Source data
□ □ □ □

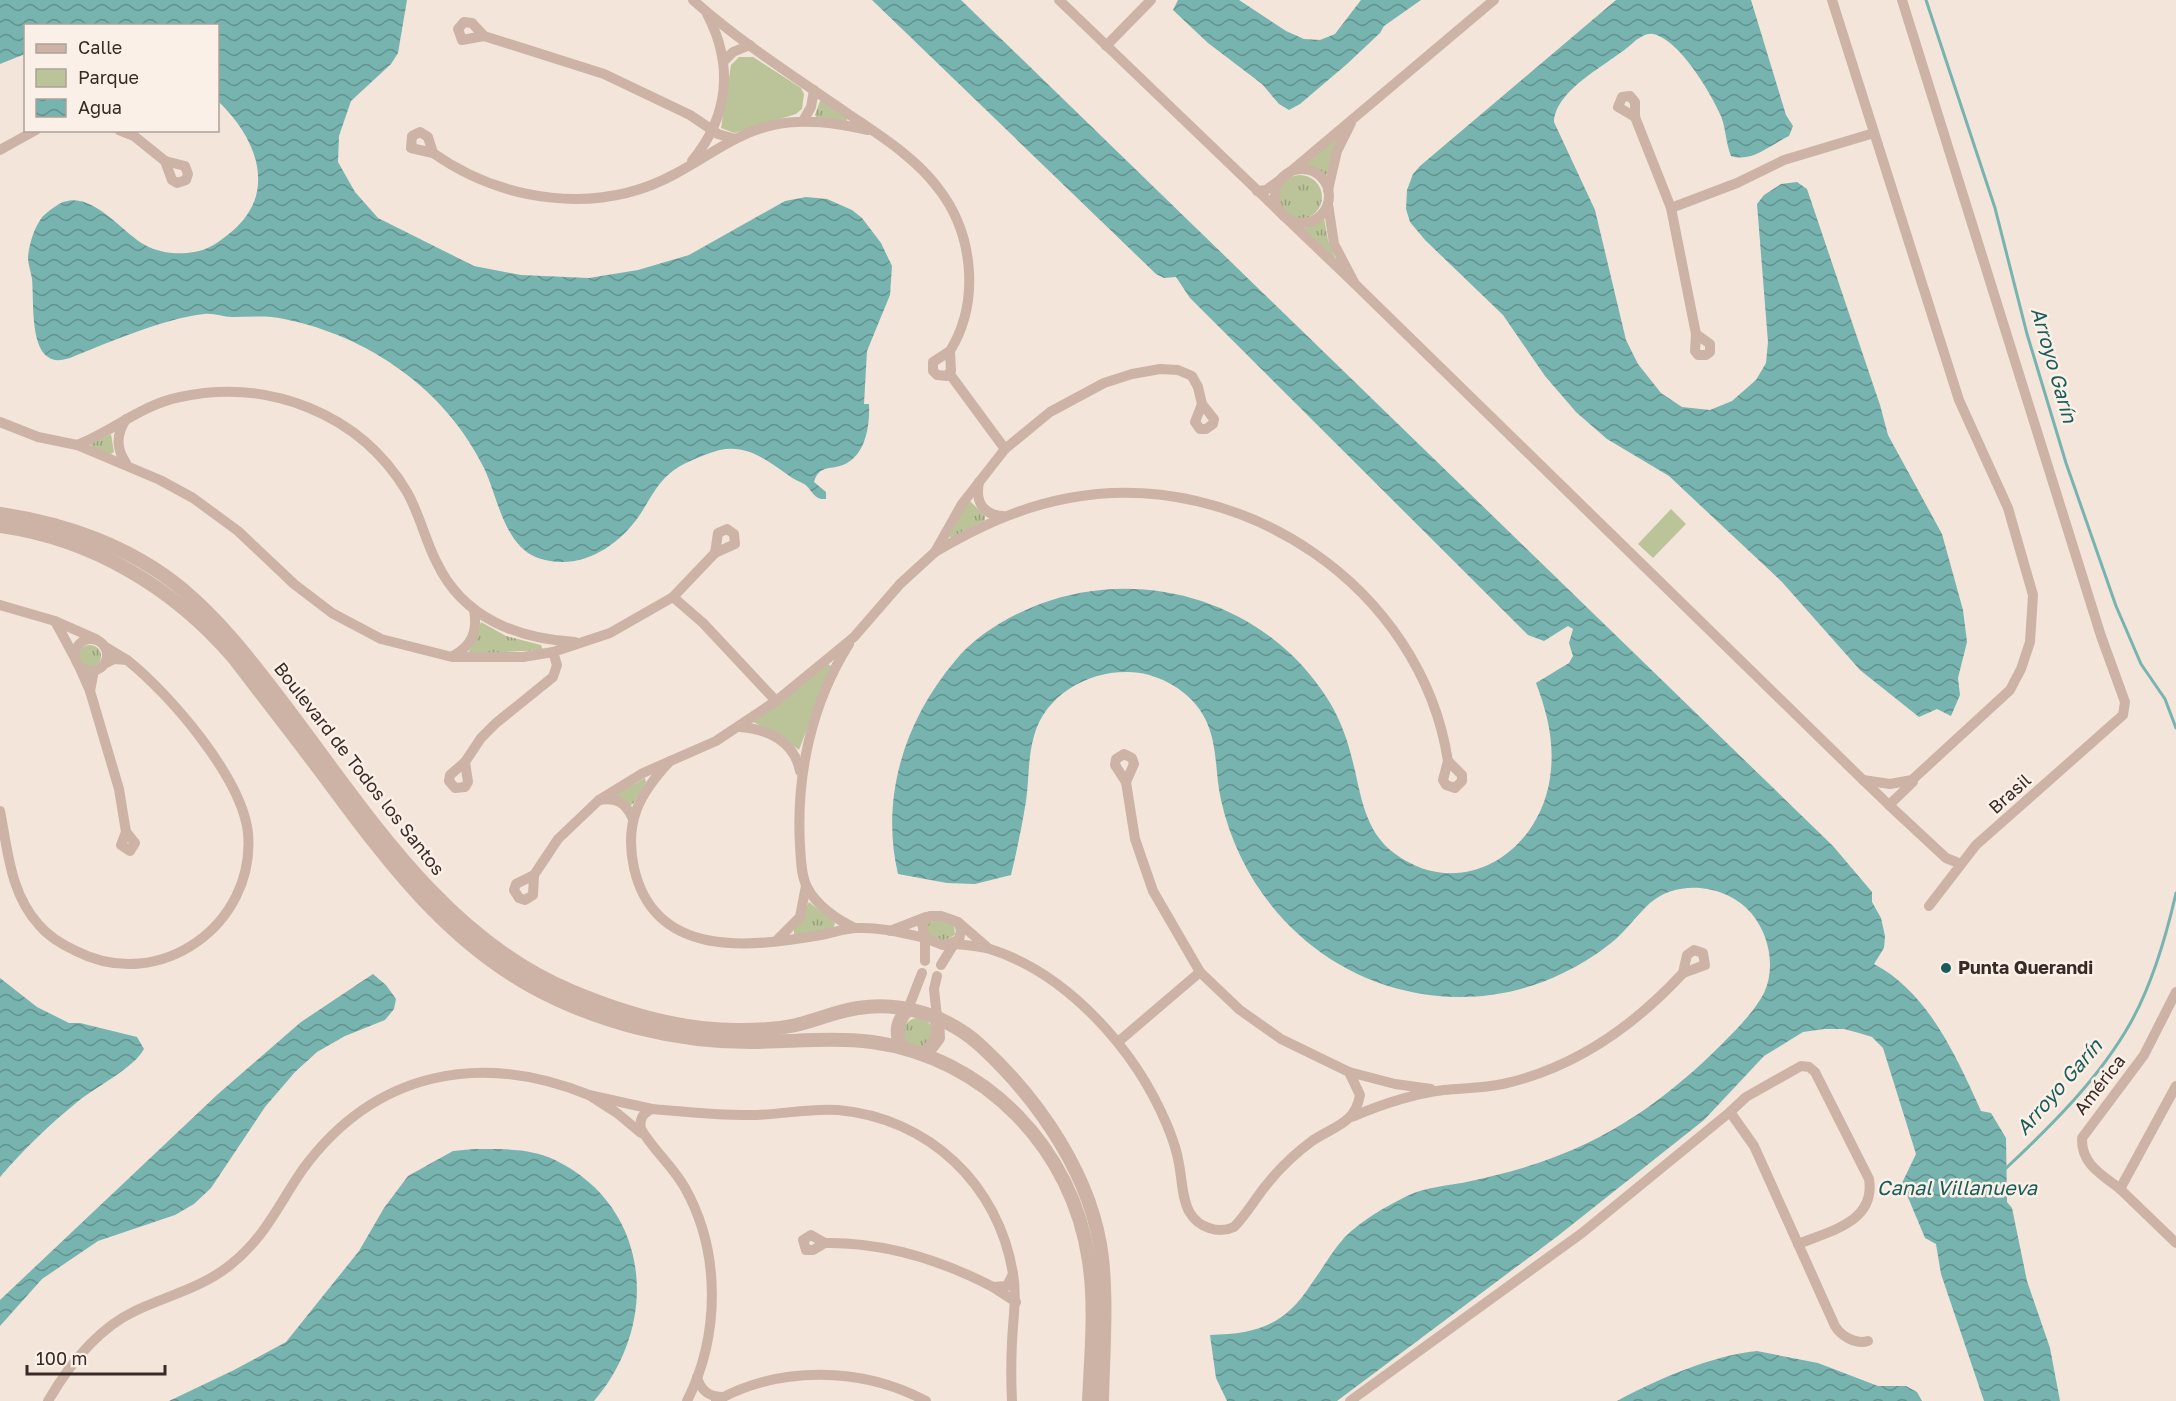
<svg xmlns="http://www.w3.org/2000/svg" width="2176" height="1401" viewBox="0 0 2176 1401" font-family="'Golos Text',sans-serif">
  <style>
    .grass { fill: url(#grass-tufts) }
    .park { fill: #bbc499 }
    .water { fill: url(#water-waves) }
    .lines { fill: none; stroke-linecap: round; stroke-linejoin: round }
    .stream { stroke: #77b3af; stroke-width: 3 }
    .minor { stroke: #cdb3a6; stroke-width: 10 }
    .tertiary { stroke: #cdb3a6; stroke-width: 14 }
    .poi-dot { fill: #195d5a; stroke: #fbf0e7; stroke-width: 2 }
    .labels { text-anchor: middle; stroke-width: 5; stroke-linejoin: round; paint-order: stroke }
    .street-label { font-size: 18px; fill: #382b27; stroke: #fbf0e7 }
    .poi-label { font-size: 18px; font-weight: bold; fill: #382b27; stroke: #fbf0e7; text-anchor: start }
    .water-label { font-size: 20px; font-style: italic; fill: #195d5a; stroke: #fbf0e7 }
  </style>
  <defs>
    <pattern id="grass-tufts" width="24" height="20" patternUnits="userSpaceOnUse" patternTransform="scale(1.5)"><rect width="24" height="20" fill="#bbc499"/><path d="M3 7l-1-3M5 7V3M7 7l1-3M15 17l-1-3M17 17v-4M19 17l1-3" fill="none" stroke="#999f7d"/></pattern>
    <pattern id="water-waves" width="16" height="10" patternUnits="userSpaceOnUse" patternTransform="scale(1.5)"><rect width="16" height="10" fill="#77b3af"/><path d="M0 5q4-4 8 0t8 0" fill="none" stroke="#63928e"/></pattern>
  </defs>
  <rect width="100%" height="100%" fill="#f4e5db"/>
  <g class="grass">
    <polygon points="823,100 848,116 846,123 817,119 815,115 820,101"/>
    <polygon points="1341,132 1326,176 1315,169 1303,166"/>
    <circle cx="1300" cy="197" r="22"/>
    <polygon points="1324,218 1328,240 1337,263 1301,229 1314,225"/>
    <polygon points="111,434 114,452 111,454 91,448 91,444"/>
    <polygon points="969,500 985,516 985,520 951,538 948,535"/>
    <polygon points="481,622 506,636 541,645 543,650 468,654"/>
    <circle cx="90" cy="656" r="11"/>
    <polygon points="645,778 646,782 633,804 629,806 615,795"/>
    <polygon points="809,902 835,923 833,930 794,936 794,930"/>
    <polygon points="938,919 954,925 955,935 942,941 928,935 925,924"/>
    <circle cx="918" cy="1033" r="15"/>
  </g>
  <g class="park">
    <polygon points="739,57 753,57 801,88 804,94 802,109 796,114 734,133 721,128 731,65"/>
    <polygon points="1671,509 1686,524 1653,558 1638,544"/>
    <polygon points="828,664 831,666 799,750 781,736 753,722"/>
  </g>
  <g class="water">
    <path d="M0,0H407L398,53L391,64L351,101L339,136L338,162L355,192L378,218L474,266L521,275L589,278L638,270L689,255L785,201L806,197L827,199L852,210L862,218L881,243L892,266L890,295L867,351L864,404H869C870,425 866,456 843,465C829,470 819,465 814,482L826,492V499C813,500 813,490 804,484C799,481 793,479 788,475C768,461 747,444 720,450C705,454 680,464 669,474C656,485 648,503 639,516C617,548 578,572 538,558C504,546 498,497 484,468C446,390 369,336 284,319C267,315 249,317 232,317C223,317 214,313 204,314C165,318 107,343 70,358C62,360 55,362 48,357C30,346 34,298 32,279C31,272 28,264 28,257C29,246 33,231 39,222C42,215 53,208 59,204C90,187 121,232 145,245C159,253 178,255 194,252C208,250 219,242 230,233C279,194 257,138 218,101V26H26L25,54L0,64Z"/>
    <path d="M872,0H961L1833,846L1872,892V902L1881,918L1885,936L1884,948L1874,964C1929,993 1957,1058 1981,1111L1991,1113L2006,1138L2007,1202L2012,1208L2027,1281L2050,1348L2060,1401H1984L1941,1274L1936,1244L1925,1238L1902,1183L1916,1154L1883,1048L1872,1037L1859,1033L1844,1029H1824L1803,1032L1764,1056L1704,1120L1559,1235L1337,1401H1227L1216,1378L1210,1335C1258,1334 1285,1325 1312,1283C1323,1268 1332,1251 1345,1237C1362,1220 1385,1207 1407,1196C1427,1186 1450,1186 1471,1181C1498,1175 1526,1168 1552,1158C1618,1134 1673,1093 1722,1044C1737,1029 1754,1012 1764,993C1776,967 1769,935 1752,914C1728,885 1679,878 1650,903C1636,916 1625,932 1611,943C1596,955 1580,965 1563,973C1515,997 1459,1003 1407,991C1313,970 1242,894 1221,800C1214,769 1219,738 1200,710C1185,688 1155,672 1128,672C1088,671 1045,695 1034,736C1028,756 1029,780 1026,801C1022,826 1017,850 1011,875L975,884L947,883L898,874C880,797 905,720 955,661C976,635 1009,616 1040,604C1144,565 1266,602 1327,698C1338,715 1346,735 1351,755C1361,790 1362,829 1394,853C1460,903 1539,854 1550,778C1555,744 1548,715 1536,683L1569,663L1573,656L1569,643L1573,629L1568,626L1544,641L1528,635L1190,298L1176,277L1164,278L1156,274Z"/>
    <polygon points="1178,0 1239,0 1286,31 1304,39 1320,40 1335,34 1361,0 1421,0 1384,26 1380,33 1347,64 1300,104 1289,110 1279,104 1262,84 1208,43 1173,10"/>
    <path d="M1616,0H1751L1786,115L1793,126L1789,136C1770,145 1752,163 1731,156C1726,144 1726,129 1721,116C1711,93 1679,39 1653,34C1646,33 1642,37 1636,40C1613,63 1556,87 1554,122L1595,210L1626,340L1638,364L1661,393L1682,407L1710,410L1732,401L1756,380L1766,363L1768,342L1757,204L1764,195L1781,184L1797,182L1807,189L1880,405L1888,435L1942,534L1963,610L1967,642L1958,678L1960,695L1951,716L1937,709L1919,717L1860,670L1782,582L1669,476L1607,439L1576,412L1545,376L1503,315L1425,240L1410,222L1406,209L1407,190L1413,174L1420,166Z"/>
    <polygon points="373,974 386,985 396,999 394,1009 385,1020 345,1036 317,1052 295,1072 265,1107 211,1188 194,1204 175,1215 98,1241 42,1279 0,1326 0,1300 218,1094 301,1022"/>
    <path d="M0,978L37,1007L69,1023H80L137,1037L144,1049C134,1068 95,1087 76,1103C49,1125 23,1150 0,1177Z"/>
    <path d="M474,1149C501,1149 530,1148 555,1160C652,1207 660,1325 594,1401H169L234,1370L286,1342L359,1251L384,1208L408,1176L453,1151Z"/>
    <path d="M1757,1351L1818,1363L1878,1386H1906L1917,1392L1922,1401H1617C1655,1380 1713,1355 1757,1351Z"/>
  </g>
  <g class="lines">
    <g class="stream">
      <polyline points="1926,0 1995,208 2027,334 2066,463 2116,606 2141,664 2165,699 2176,728"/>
      <path d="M2003,1171C2051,1126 2099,1079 2131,1022C2153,982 2166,937 2176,893"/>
    </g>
    <g class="minor">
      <path d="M693,0C740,42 795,77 847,113C879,135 915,157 938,188C974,234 980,302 950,351"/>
      <polyline points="1059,0 1355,284 1334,244 1328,204"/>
      <polyline points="1902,0 2101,636 2125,702 2123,715 1976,845 1929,906"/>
      <polygon points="464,22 472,23 484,36 462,40 458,29"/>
      <polyline points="484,36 604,74 690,115 718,134 735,139"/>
      <polyline points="1106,46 1151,0"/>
      <polyline points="724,61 733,52 750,45"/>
      <polygon points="1630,96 1635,102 1635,117 1618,107 1622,97"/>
      <polyline points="1635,117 1671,208 1696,334"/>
      <polyline points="803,121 811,107 814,90"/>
      <polyline points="119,130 134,136 165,161"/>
      <polygon points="420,132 428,137 433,153 411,148 412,136"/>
      <polyline points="0,150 36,130"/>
      <path d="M433,153C503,202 598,216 675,174C708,157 736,133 773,125C804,118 837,123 868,130"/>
      <polygon points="165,161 185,166 188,174 186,180 177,183 172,180"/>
      <path d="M692,161C729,116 734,65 707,14"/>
      <circle cx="1302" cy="196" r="27"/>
      <polyline points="1328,190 1337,151 1351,123"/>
      <polyline points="1257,191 1266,190 1284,177 1494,0"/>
      <polyline points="1671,208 1737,183 1784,160 1874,133"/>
      <polyline points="1355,284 1863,780 1890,784 1912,780 2010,690 2021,669 2030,642 2033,595 2008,508 1959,400 1832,0"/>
      <polygon points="1696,334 1710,344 1710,352 1706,355 1698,355 1695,351"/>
      <polygon points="950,351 951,371 947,376 937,375 933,371 933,362"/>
      <polyline points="949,373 1005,449"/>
      <polygon points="1202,404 1214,419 1213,424 1206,429 1200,429 1195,422"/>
      <polyline points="0,422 38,437 77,445 160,480 193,498 238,531 294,584 332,613 381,639 452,657 523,657 553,652 610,633 673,597 715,553"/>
      <path d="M77,445C113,431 141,405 180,397C268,378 360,413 407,492C420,515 425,540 437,563C463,618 518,639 575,642"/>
      <path d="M126,463C116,448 116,435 126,419"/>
      <path d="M979,482C975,502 983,515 1003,516"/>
      <polygon points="727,529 734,534 735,544 715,553 718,533"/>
      <path d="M935,552C978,527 1020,507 1069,498C1241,466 1421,587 1448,761"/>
      <polyline points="673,597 703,623 776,701 854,637 900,584 935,552 962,504 1005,449 1050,412 1104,383 1132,374 1160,369 1178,370 1192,376 1198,387 1202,404"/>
      <polyline points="0,605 55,621"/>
      <circle cx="91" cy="655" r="16"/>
      <path d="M849,644C811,704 796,776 800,846C801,859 801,876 807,887C816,905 837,920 855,928"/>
      <path d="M453,656C472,646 478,631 474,610"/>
      <polyline points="75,658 55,621 96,639"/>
      <polyline points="104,664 114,659 127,660 104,646"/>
      <polyline points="79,666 90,691 94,670"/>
      <polyline points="90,691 119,789 126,832"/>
      <path d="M740,727C768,729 794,741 800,771"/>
      <polygon points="1124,754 1132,758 1134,764 1126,782 1115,765 1116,759"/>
      <path d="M670,761C639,794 624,822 634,868C655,960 751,947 821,935C833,933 845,928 857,928C880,927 903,933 925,938V961"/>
      <polygon points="1448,761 1462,775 1462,781 1455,788 1446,785 1443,780"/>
      <polyline points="465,762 481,738 496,723 553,677 557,665 553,652"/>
      <polygon points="465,762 468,782 465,787 455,788 449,781 450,775"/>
      <polyline points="1863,780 1889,805 1913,782"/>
      <path d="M599,800C616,797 625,802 632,817"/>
      <polyline points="1889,805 1946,858 1961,864"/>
      <path d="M0,811C8,851 10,893 39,925C49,937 63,945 76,951C160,994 256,924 248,833C242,778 170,694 127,660"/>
      <polygon points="126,832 135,843 130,851 121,845"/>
      <polyline points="534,875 558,839 599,800 643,773 716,741 776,701"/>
      <polygon points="534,875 533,895 525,900 519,898 514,890 516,884"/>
      <polygon points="930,916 941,916 958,922 961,930 959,940 943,945 925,938 922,924"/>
      <polyline points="958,922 987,947"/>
      <polyline points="890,931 926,917"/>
      <polyline points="778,939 800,917 806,886"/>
      <polygon points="1694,950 1703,953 1705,965 1683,973 1687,955"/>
      <path d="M941,965L954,944C966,945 979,946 990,949C1069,974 1136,1051 1167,1125C1172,1137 1177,1151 1179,1164C1182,1179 1182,1200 1190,1213C1199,1228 1219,1234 1234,1227C1247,1214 1256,1197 1268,1183C1280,1168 1297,1152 1312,1141C1334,1126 1355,1124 1360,1095L1349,1072L1281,1039L1240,1010L1200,972L1153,891L1135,839L1126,782"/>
      <polyline points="908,1009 922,973"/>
      <polyline points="937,1017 934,989 937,976"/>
      <polyline points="1118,1042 1200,972"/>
      <polyline points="1349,1072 1395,1084 1431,1089"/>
      <polyline points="2176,1086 2120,1189 2176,1243"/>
      <path d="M1730,1112L1746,1097L1801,1066L1809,1067L1815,1072L1869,1179C1876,1222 1830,1231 1798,1244"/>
      <path d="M1352,1117C1382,1104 1412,1094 1444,1090C1464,1088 1484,1088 1503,1084C1575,1068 1634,1026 1683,973"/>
      <polyline points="641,1133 617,1113 589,1095 652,1109"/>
      <path d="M2120,1189C2101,1174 2081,1164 2082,1138L2144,1055L2176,992"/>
      <polygon points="811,1235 825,1243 813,1250 806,1250 803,1240"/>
      <path d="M825,1243C884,1242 941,1260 993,1287"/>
      <polyline points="1013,1274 1007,1286 993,1287 1016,1302"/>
      <path d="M697,1377C701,1391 709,1397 723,1397"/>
      <path d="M48,1401C69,1365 97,1329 135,1311C167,1296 201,1288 229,1266C265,1238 278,1205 303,1169C375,1071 480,1051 589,1095"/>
      <path d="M687,1401C720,1336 721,1252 685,1188C673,1166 653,1150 641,1129C639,1119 643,1113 652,1109C687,1112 722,1116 757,1115C784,1114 811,1108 838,1110C929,1118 999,1185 1013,1274C1017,1297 1013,1319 1012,1342C1011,1362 1011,1381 1012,1401"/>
      <path d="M716,1401C780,1365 862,1367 926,1401"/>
      <path d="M1350,1401L1582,1233L1730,1112L1754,1146L1835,1326C1841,1336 1856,1345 1868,1341"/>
    </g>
    <g class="tertiary">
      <path d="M0,514C65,523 131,547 182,589C219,620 248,657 277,695C361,804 439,936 571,991C623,1013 684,1031 741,1030C759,1030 778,1029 796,1025C817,1020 837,1011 858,1008C902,1001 949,1016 982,1047C1040,1101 1093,1178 1102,1258C1107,1305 1103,1353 1102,1401"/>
      <path d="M0,526C93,539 174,588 234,658C266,700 299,742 331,785C388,862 446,939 531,986C598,1023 676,1042 751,1042C792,1042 832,1037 872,1042C985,1057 1073,1149 1089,1261C1096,1307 1091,1355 1089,1401"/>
      <path d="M901,1047C895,1032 897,1021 908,1009"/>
      <polyline points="925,1055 938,1038 937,1017"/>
    </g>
  </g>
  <circle class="poi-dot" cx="1946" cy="968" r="6"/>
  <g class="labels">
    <g class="street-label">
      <text transform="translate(359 769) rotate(52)" y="6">Boulevard de Todos los Santos</text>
      <text transform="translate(2010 794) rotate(-42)" y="6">Brasil</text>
      <text transform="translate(2100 1085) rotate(-52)" y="6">América</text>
    </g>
    <g class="poi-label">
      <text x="1958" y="974">Punta Querandi</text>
    </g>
    <g class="water-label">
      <text transform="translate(2054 365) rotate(74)" y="7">Arroyo Garín</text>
      <text transform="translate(2059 1087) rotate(-49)" y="7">Arroyo Garín</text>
      <text x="1957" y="1195">Canal Villanueva</text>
    </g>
  </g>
  <rect x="24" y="24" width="195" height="108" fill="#fbf0e7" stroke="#ada19a" stroke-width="1.5"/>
  <rect x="36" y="44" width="30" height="9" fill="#cdb3a6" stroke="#ada19a" stroke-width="1.5"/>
  <text x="78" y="54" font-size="18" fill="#382b27">Calle</text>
  <rect x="36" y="69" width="30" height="18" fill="#bbc499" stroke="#ada19a" stroke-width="1.5"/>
  <text x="78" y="84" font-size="18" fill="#382b27">Parque</text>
  <rect x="36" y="99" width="30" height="18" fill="url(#water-waves)" stroke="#ada19a" stroke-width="1.5"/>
  <text x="78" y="114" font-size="18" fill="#382b27">Agua</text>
  <path d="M27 1365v9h138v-9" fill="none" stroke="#382b27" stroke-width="3"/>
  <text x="36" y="1365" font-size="18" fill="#382b27" stroke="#fbf0e7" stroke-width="4.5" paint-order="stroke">100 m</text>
</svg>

□ □ □ □

Reproduce every line from the preceding data in which the word "round" can be found.

## Exercise response
    .lines { fill: none; stroke-linecap: round; stroke-linejoin: round }
    .labels { text-anchor: middle; stroke-width: 5; stroke-linejoin: round; paint-order: stroke }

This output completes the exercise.